WORK REQUIRED: Reproduce the data exactly.

(TASK INPUT begins)

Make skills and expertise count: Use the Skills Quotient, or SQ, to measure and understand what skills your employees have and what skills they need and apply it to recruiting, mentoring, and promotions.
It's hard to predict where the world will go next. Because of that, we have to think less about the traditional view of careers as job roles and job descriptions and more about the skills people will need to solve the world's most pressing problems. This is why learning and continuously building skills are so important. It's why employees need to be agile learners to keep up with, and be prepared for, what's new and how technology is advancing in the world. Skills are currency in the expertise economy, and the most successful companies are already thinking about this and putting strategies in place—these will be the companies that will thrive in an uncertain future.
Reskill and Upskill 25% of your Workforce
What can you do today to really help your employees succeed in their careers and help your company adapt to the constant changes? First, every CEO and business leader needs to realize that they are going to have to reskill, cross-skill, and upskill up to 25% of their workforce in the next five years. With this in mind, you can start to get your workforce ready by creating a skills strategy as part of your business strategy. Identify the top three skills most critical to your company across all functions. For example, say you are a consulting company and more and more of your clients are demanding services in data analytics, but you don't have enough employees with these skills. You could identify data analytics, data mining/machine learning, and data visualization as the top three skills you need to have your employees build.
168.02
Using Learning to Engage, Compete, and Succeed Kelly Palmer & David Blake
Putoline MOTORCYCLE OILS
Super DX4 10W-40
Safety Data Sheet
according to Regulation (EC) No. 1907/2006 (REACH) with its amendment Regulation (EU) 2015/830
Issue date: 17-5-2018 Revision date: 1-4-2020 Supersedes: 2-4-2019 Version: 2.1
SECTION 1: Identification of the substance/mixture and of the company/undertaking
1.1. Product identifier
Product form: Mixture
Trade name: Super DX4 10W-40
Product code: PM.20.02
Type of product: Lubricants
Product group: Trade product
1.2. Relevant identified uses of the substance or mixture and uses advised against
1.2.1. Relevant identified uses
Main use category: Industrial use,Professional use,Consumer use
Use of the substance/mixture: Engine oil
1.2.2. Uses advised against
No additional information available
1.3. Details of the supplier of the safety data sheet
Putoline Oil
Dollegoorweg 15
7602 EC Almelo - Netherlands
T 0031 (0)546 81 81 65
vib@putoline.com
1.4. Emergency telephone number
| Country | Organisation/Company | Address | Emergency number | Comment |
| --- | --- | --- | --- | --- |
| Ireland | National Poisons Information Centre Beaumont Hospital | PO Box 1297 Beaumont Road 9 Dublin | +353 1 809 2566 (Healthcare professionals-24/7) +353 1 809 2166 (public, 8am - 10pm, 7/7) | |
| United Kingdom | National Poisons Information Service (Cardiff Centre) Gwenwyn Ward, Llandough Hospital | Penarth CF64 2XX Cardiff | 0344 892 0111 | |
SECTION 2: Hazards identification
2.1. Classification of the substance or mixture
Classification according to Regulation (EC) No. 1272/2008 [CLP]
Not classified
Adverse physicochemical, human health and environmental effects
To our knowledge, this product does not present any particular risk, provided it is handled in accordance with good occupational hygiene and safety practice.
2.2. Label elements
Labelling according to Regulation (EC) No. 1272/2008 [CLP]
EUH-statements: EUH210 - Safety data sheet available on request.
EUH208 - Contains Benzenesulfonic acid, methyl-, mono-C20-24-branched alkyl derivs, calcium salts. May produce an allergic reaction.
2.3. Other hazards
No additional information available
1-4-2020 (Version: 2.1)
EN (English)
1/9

(TASK INPUT ends)

ANSWER:
Make skills and expertise count: Use the Skills Quotient, or SQ, to measure and understand what skills your employees have and what skills they need and apply it to recruiting, mentoring, and promotions.
It's hard to predict where the world will go next. Because of that, we have to think less about the traditional view of careers as job roles and job descriptions and more about the skills people will need to solve the world's most pressing problems. This is why learning and continuously building skills are so important. It's why employees need to be agile learners to keep up with, and be prepared for, what's new and how technology is advancing in the world. Skills are currency in the expertise economy, and the most successful companies are already thinking about this and putting strategies in place—these will be the companies that will thrive in an uncertain future.
Reskill and Upskill 25% of your Workforce
What can you do today to really help your employees succeed in their careers and help your company adapt to the constant changes? First, every CEO and business leader needs to realize that they are going to have to reskill, cross-skill, and upskill up to 25% of their workforce in the next five years. With this in mind, you can start to get your workforce ready by creating a skills strategy as part of your business strategy. Identify the top three skills most critical to your company across all functions. For example, say you are a consulting company and more and more of your clients are demanding services in data analytics, but you don't have enough employees with these skills. You could identify data analytics, data mining/machine learning, and data visualization as the top three skills you need to have your employees build.
168.02
Using Learning to Engage, Compete, and Succeed Kelly Palmer & David Blake
Putoline MOTORCYCLE OILS
Super DX4 10W-40
Safety Data Sheet
according to Regulation (EC) No. 1907/2006 (REACH) with its amendment Regulation (EU) 2015/830
Issue date: 17-5-2018 Revision date: 1-4-2020 Supersedes: 2-4-2019 Version: 2.1
SECTION 1: Identification of the substance/mixture and of the company/undertaking
1.1. Product identifier
Product form: Mixture
Trade name: Super DX4 10W-40
Product code: PM.20.02
Type of product: Lubricants
Product group: Trade product
1.2. Relevant identified uses of the substance or mixture and uses advised against
1.2.1. Relevant identified uses
Main use category: Industrial use,Professional use,Consumer use
Use of the substance/mixture: Engine oil
1.2.2. Uses advised against
No additional information available
1.3. Details of the supplier of the safety data sheet
Putoline Oil
Dollegoorweg 15
7602 EC Almelo - Netherlands
T 0031 (0)546 81 81 65
vib@putoline.com
1.4. Emergency telephone number
| Country | Organisation/Company | Address | Emergency number | Comment |
| --- | --- | --- | --- | --- |
| Ireland | National Poisons Information Centre Beaumont Hospital | PO Box 1297 Beaumont Road 9 Dublin | +353 1 809 2566 (Healthcare professionals-24/7) +353 1 809 2166 (public, 8am - 10pm, 7/7) | |
| United Kingdom | National Poisons Information Service (Cardiff Centre) Gwenwyn Ward, Llandough Hospital | Penarth CF64 2XX Cardiff | 0344 892 0111 | |
SECTION 2: Hazards identification
2.1. Classification of the substance or mixture
Classification according to Regulation (EC) No. 1272/2008 [CLP]
Not classified
Adverse physicochemical, human health and environmental effects
To our knowledge, this product does not present any particular risk, provided it is handled in accordance with good occupational hygiene and safety practice.
2.2. Label elements
Labelling according to Regulation (EC) No. 1272/2008 [CLP]
EUH-statements: EUH210 - Safety data sheet available on request.
EUH208 - Contains Benzenesulfonic acid, methyl-, mono-C20-24-branched alkyl derivs, calcium salts. May produce an allergic reaction.
2.3. Other hazards
No additional information available
1-4-2020 (Version: 2.1)
EN (English)
1/9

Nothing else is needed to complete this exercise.